[Collected data]

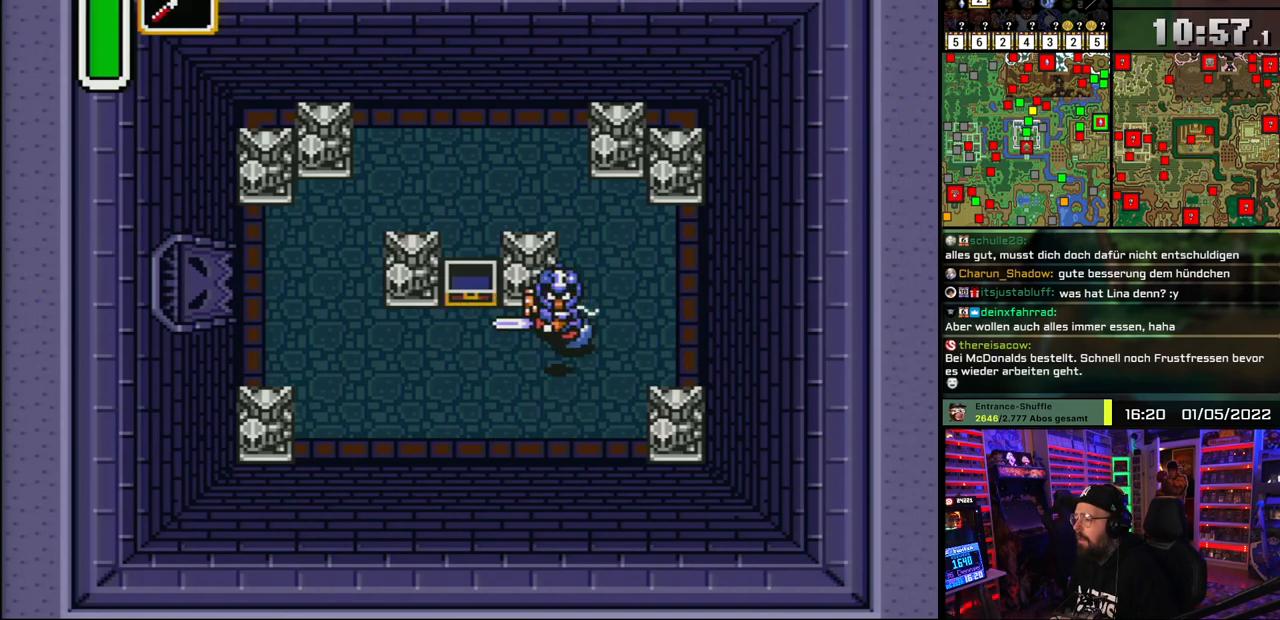
{"buttons": ["Y"], "events": [[83, "DPAD_DOWN", "down"], [333, "DPAD_DOWN", "up"], [383, "DPAD_UP", "down"], [450, "Y", "down"], [483, "DPAD_UP", "up"]]}
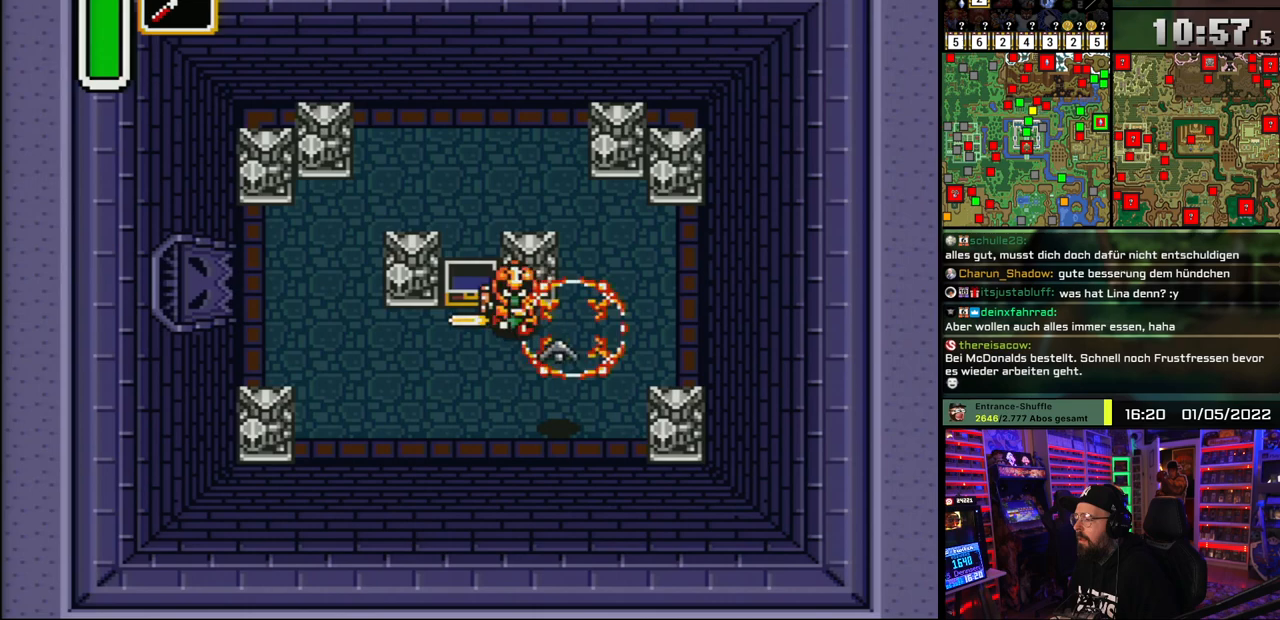
{"buttons": ["DPAD_LEFT"], "events": [[83, "Y", "up"], [417, "DPAD_LEFT", "down"]]}
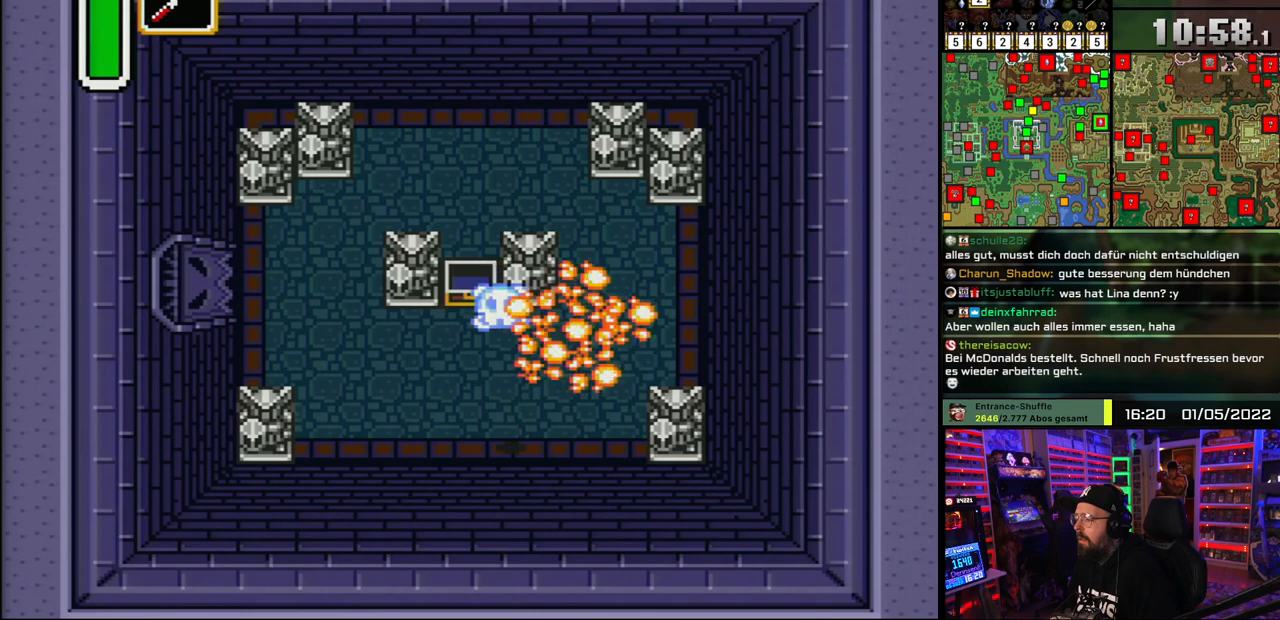
{"buttons": ["DPAD_UP"], "events": [[100, "DPAD_LEFT", "up"], [317, "DPAD_UP", "down"]]}
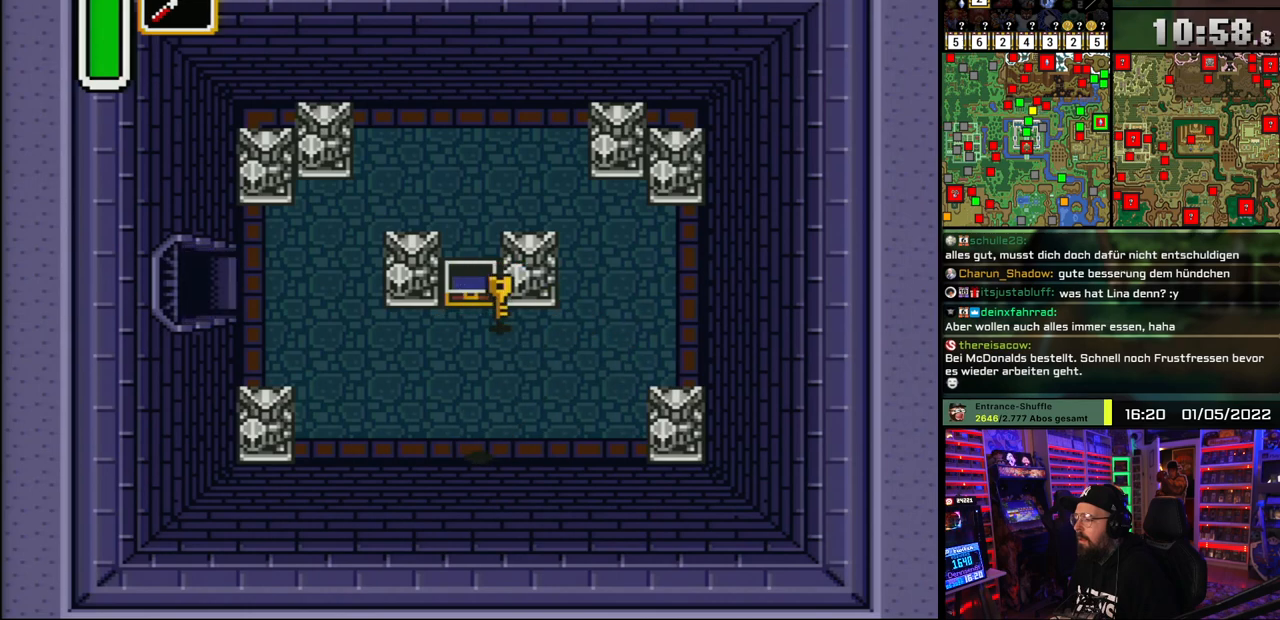
{"buttons": ["DPAD_UP"], "events": [[250, "DPAD_UP", "up"], [250, "START", "down"], [267, "DPAD_UP", "down"], [267, "START", "up"], [333, "DPAD_RIGHT", "down"], [467, "DPAD_RIGHT", "up"]]}
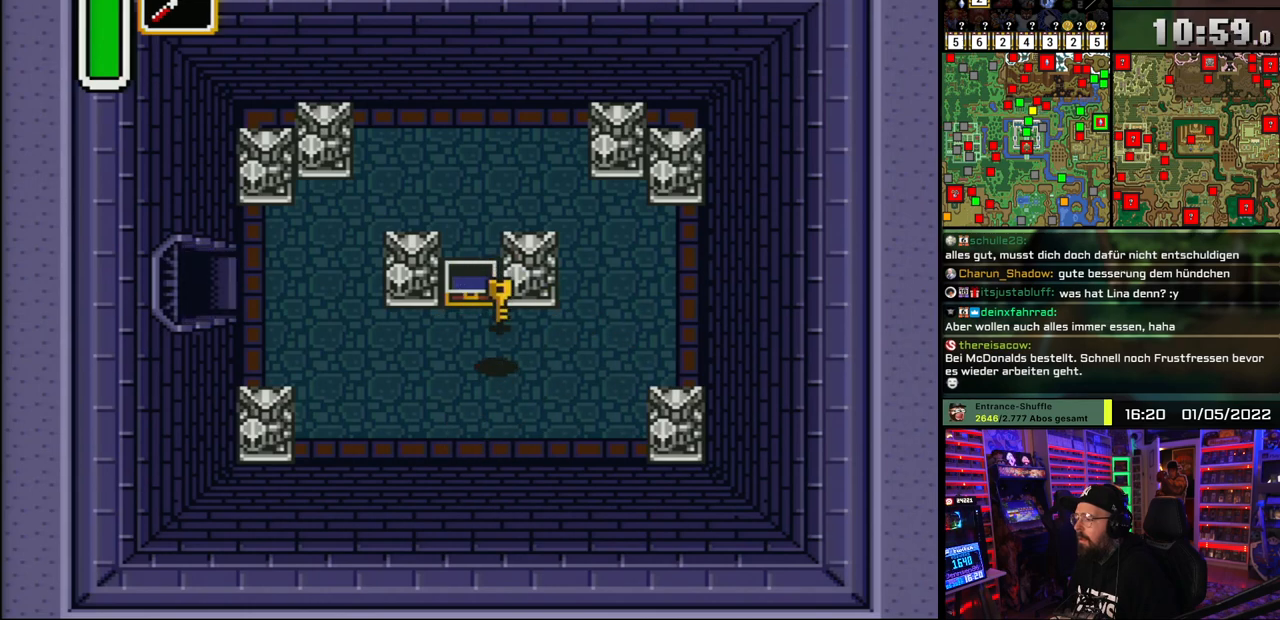
{"buttons": ["DPAD_LEFT"], "events": [[17, "DPAD_UP", "up"], [67, "DPAD_UP", "down"], [117, "DPAD_LEFT", "down"], [167, "DPAD_UP", "up"]]}
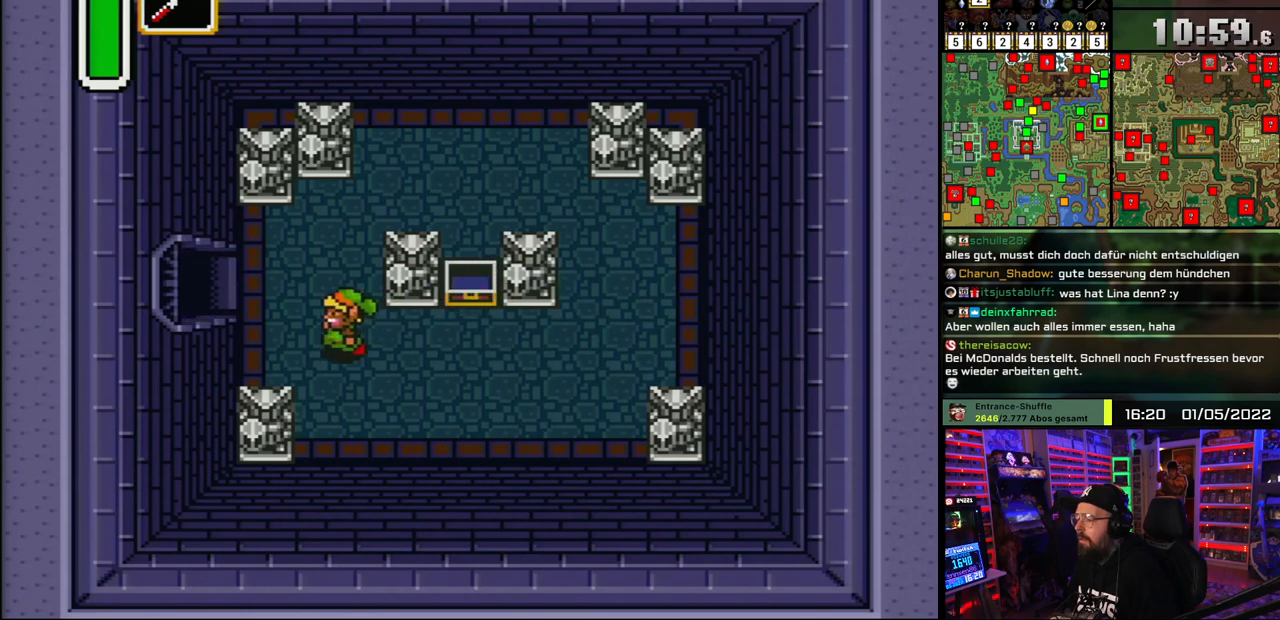
{"buttons": ["DPAD_LEFT"], "events": [[50, "DPAD_UP", "down"], [283, "DPAD_UP", "up"]]}
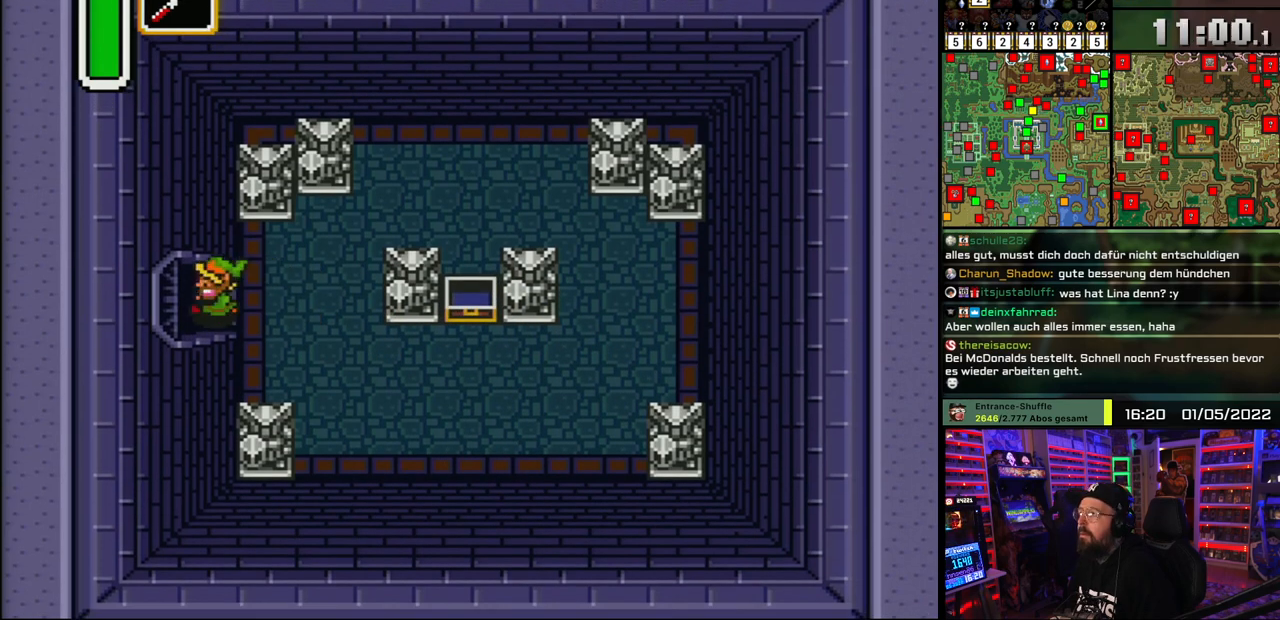
{"buttons": ["DPAD_LEFT"], "events": []}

• TASK REQUIREMENTS
Leaving the pictures out, reproduce the entries above exactly.

• TASK RESULT
{"buttons": ["Y"], "events": [[83, "DPAD_DOWN", "down"], [333, "DPAD_DOWN", "up"], [383, "DPAD_UP", "down"], [450, "Y", "down"], [483, "DPAD_UP", "up"]]}
{"buttons": ["DPAD_LEFT"], "events": [[83, "Y", "up"], [417, "DPAD_LEFT", "down"]]}
{"buttons": ["DPAD_UP"], "events": [[100, "DPAD_LEFT", "up"], [317, "DPAD_UP", "down"]]}
{"buttons": ["DPAD_UP"], "events": [[250, "DPAD_UP", "up"], [250, "START", "down"], [267, "DPAD_UP", "down"], [267, "START", "up"], [333, "DPAD_RIGHT", "down"], [467, "DPAD_RIGHT", "up"]]}
{"buttons": ["DPAD_LEFT"], "events": [[17, "DPAD_UP", "up"], [67, "DPAD_UP", "down"], [117, "DPAD_LEFT", "down"], [167, "DPAD_UP", "up"]]}
{"buttons": ["DPAD_LEFT"], "events": [[50, "DPAD_UP", "down"], [283, "DPAD_UP", "up"]]}
{"buttons": ["DPAD_LEFT"], "events": []}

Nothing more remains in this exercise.